Book Synopsis The Pedagogical Seminary and Journal of Genetic Psychology by :
Download or read book The Pedagogical Seminary and Journal of Genetic Psychology written by and published by . This book was released on 1927 with total page 674 pages. Available in PDF, EPUB and Kindle. Book excerpt: An international record of educational literature, institutions and progress.

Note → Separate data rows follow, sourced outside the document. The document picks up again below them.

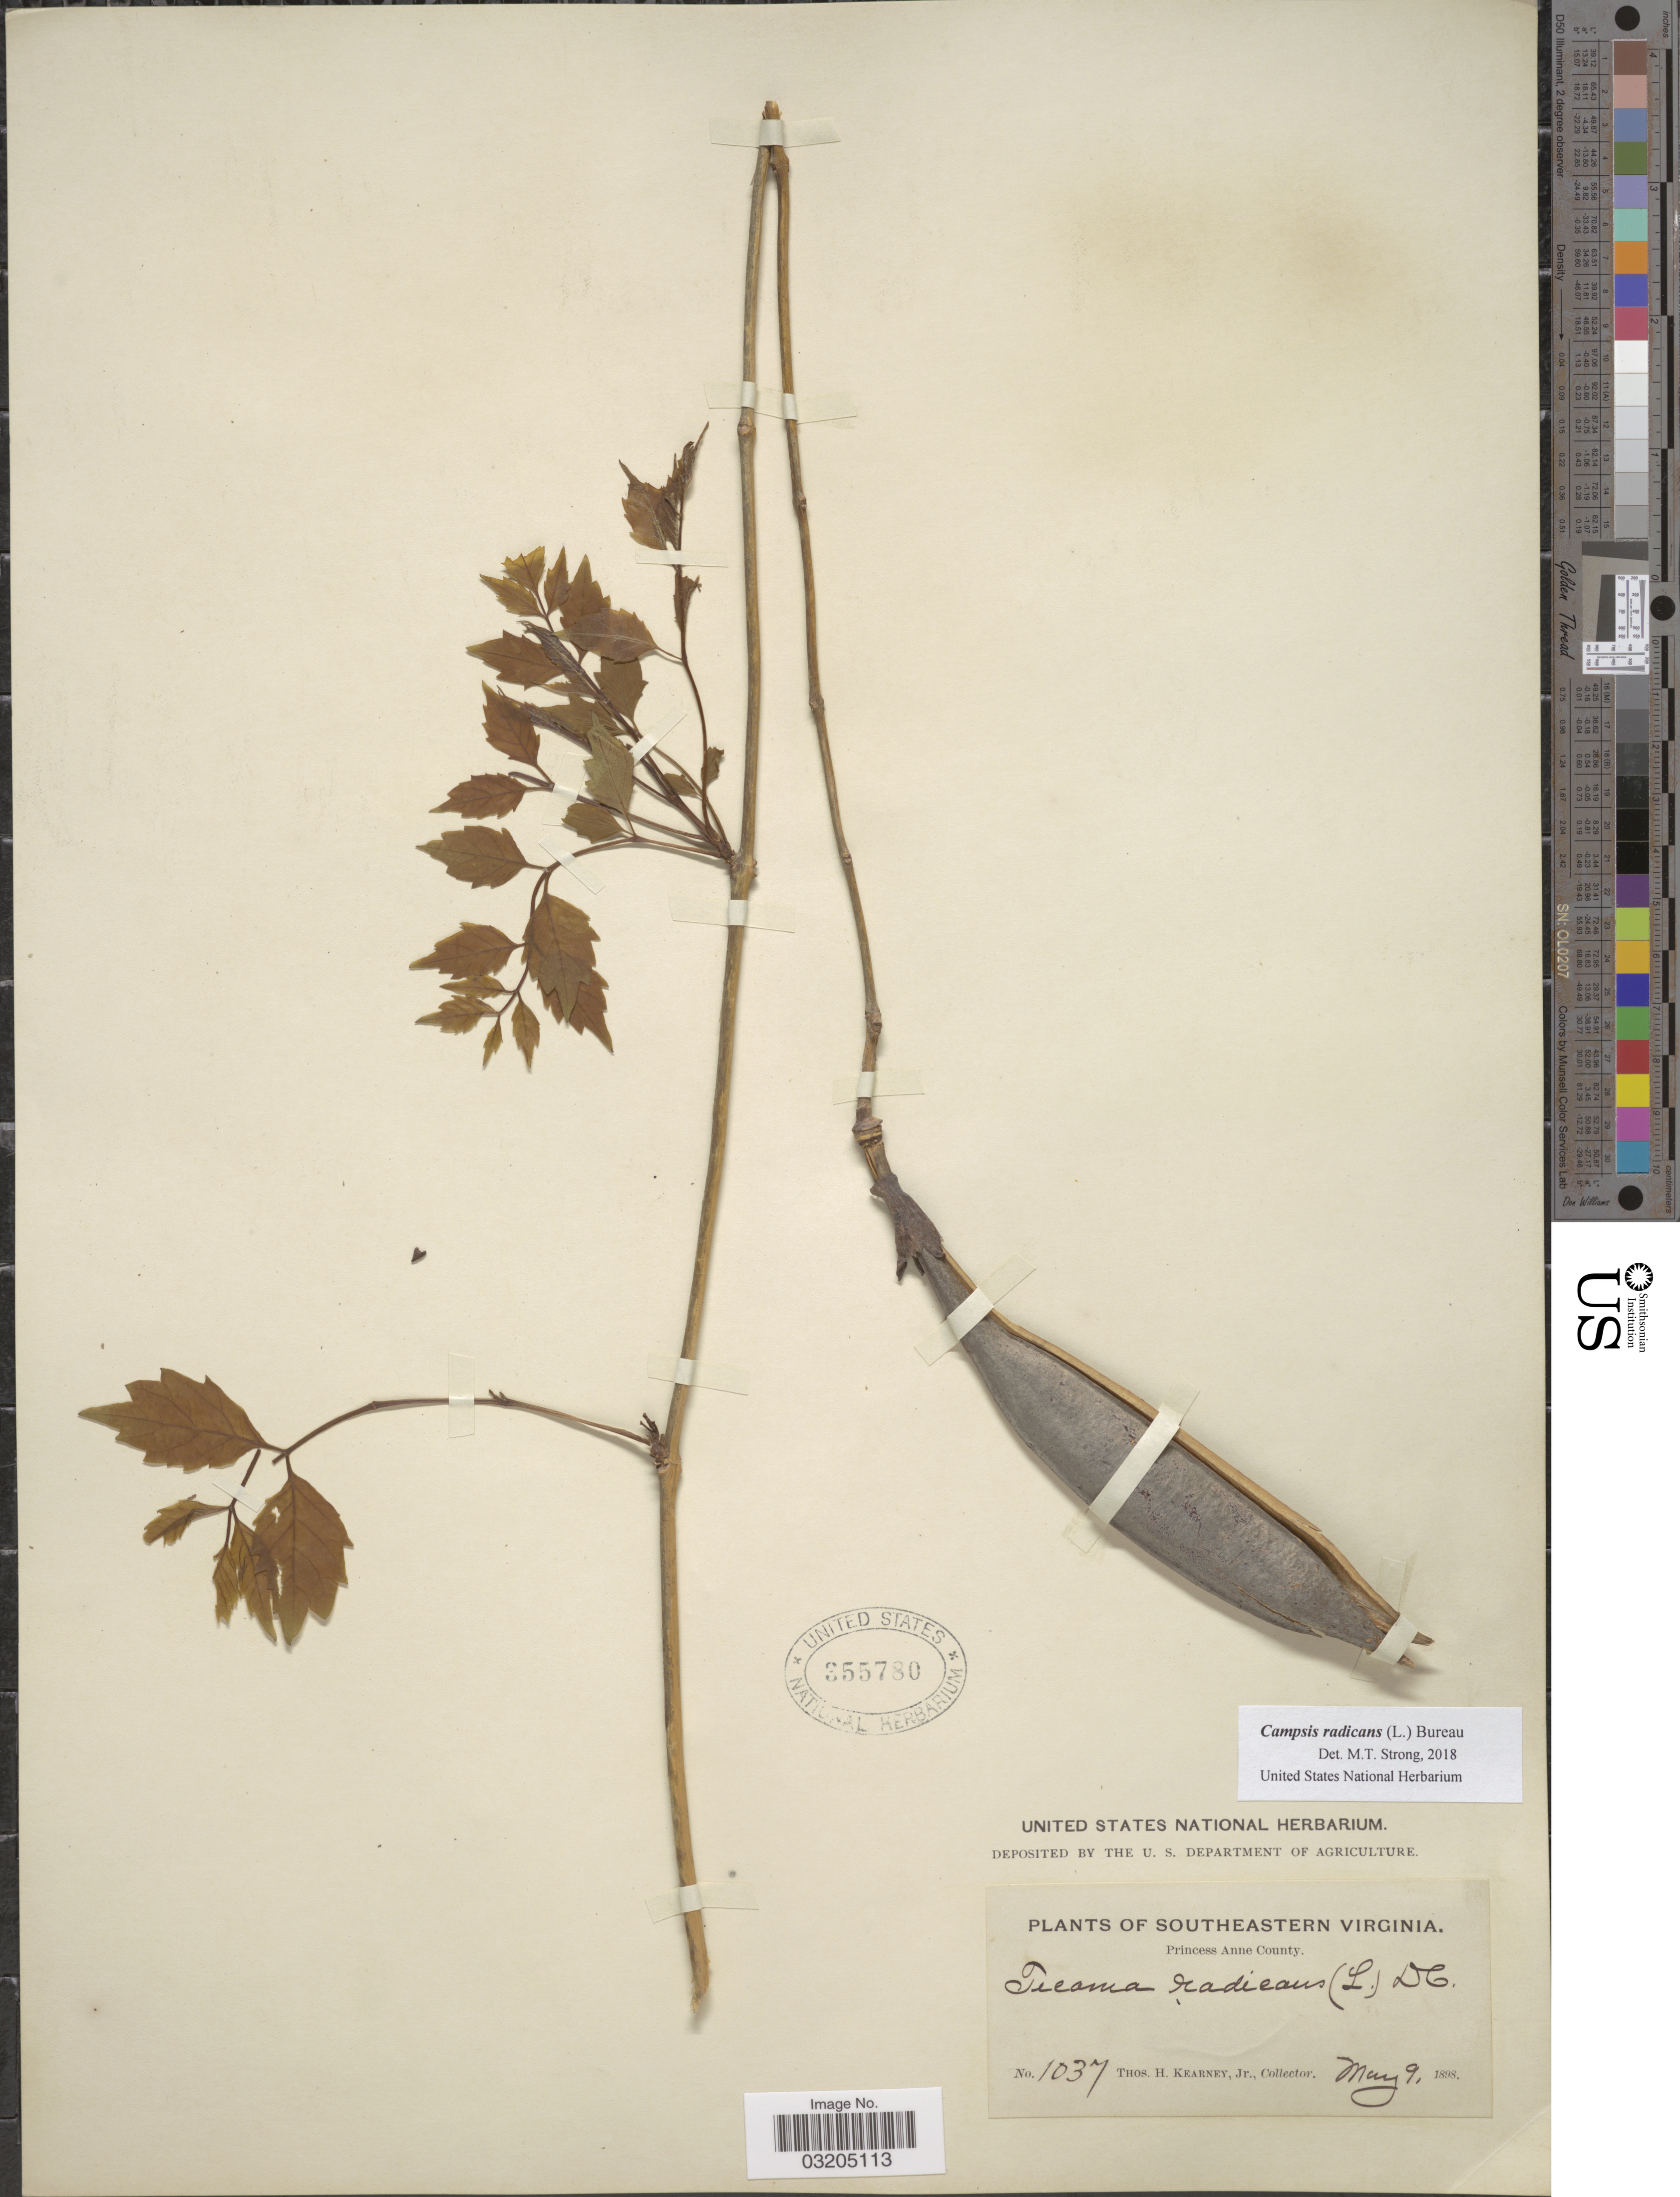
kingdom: Plantae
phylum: Tracheophyta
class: Magnoliopsida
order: Lamiales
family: Bignoniaceae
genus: Campsis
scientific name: Campsis radicans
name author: (L.) Seem.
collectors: T. H. Kearney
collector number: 1037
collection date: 1898-05-09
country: United States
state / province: Virginia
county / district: City of Virginia Beach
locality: Southeastern Virginia. Princess Anne County.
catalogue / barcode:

Book Synopsis The Wiley Handbook of Genius by : Dean Keith Simonton
Download or read book The Wiley Handbook of Genius written by Dean Keith Simonton and published by John Wiley & Sons. This book was released on 2014-06-04 with total page 815 pages. Available in PDF, EPUB and Kindle. Book excerpt: With contributions from a multi-disciplinary group of expert contributors, this is the first handbook to discuss all aspects of genius, a topic that endlessly provokes and fascinates. The first handbook to discuss all aspects of genius with contributions from a multi-disciplinary group of experts Covers the origins, characteristics, careers, and consequences of genius with a focus on cognitive science, individual differences, life-span development, and social context Explores individual genius, creators, leaders, and performers as diverse as Queen Elizabeth I, Simón Bolívar, Mohandas Gandhi, Jean-Jacques Rousseau, Leo Tolstoy, John William Coltrane, Georgia O’Keeffe, and Martha Graham. Utilizes a variety of approaches—from genetics, neuroscience, and longitudinal studies to psychometric tests, interviews, and case studies—to provide a comprehensive treatment of the subject
Download or read book G is for Genes written by Kathryn Asbury and published by John Wiley & Sons. This book was released on 2013-09-04 with total page 174 pages. Available in PDF, EPUB and Kindle. Book excerpt: G is for Genes shows how a dialogue between geneticists and educationalists can have beneficial results for the education of all children—and can also benefit schools, teachers, and society at large. Draws on behavioral genetic research from around the world, including the UK-based Twins’ Early Development Study (TEDS), one of the largest twin studies in the world Offers a unique viewpoint by bringing together genetics and education, disciplines with a historically difficult relationship Shows that genetic influence is not the same as genetic determinism and that the environment matters at least as much as genes Designed to spark a public debate about what naturally-occurring individual differences mean for education and equality
Download or read book The Creative Gene written by Hideo Kojima and published by VIZ Media LLC. This book was released on 2021-10-19 with total page 208 pages. Available in PDF, EPUB and Kindle. Book excerpt: Ever since he was a child, Metal Gear Solid and Death Stranding creator Hideo Kojima was a voracious consumer of movies, music, and books. They ignited his passion for stories and storytelling, and the results can be seen in his groundbreaking, iconic video games. Now the head of independent studio Kojima Productions, Kojima’s enthusiasm for entertainment media has never waned. This collection of essays explores some of the inspirations behind one of the titans of the video game industry, and offers an exclusive insight into one of the brightest minds in pop culture. -- VIZ Media
Download or read book Nobel Genes written by Rune Michaels and published by Simon and Schuster. This book was released on 2011-12-06 with total page 203 pages. Available in PDF, EPUB and Kindle. Book excerpt: A boy whose manic-depressive mother has always told him that his father won a Nobel Prize, spends his time taking care of her and searching for clues to the identity of the Nobel Prize-winning sperm donor, eventually finding a truth he must learn to accept.